__ACTION ITEM__: Search term "screenshots": please copy every line of the records below that contains it.

Dataset entries
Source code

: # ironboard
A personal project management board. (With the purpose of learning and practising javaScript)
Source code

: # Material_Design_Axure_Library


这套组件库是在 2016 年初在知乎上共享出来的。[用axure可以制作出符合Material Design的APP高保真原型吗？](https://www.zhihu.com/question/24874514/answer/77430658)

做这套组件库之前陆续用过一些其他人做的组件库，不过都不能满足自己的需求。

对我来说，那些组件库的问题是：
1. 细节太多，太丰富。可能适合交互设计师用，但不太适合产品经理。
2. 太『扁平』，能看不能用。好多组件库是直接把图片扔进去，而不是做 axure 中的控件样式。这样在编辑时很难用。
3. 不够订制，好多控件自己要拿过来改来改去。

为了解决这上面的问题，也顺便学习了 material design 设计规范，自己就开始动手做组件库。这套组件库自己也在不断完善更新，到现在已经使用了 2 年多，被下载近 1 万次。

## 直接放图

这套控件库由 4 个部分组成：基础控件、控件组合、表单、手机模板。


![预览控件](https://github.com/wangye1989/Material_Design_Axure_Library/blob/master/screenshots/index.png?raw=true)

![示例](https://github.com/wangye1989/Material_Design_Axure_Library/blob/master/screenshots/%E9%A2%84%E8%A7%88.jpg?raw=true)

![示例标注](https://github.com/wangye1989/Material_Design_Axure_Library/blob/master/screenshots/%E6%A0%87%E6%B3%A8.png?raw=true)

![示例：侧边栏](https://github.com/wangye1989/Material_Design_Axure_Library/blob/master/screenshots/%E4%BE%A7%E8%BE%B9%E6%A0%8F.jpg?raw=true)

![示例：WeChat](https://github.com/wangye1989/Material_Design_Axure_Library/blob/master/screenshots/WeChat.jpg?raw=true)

__RESULT OF THE EXERCISE__:
![预览控件](https://github.com/wangye1989/Material_Design_Axure_Library/blob/master/screenshots/index.png?raw=true)
![示例](https://github.com/wangye1989/Material_Design_Axure_Library/blob/master/screenshots/%E9%A2%84%E8%A7%88.jpg?raw=true)
![示例标注](https://github.com/wangye1989/Material_Design_Axure_Library/blob/master/screenshots/%E6%A0%87%E6%B3%A8.png?raw=true)
![示例：侧边栏](https://github.com/wangye1989/Material_Design_Axure_Library/blob/master/screenshots/%E4%BE%A7%E8%BE%B9%E6%A0%8F.jpg?raw=true)
![示例：WeChat](https://github.com/wangye1989/Material_Design_Axure_Library/blob/master/screenshots/WeChat.jpg?raw=true)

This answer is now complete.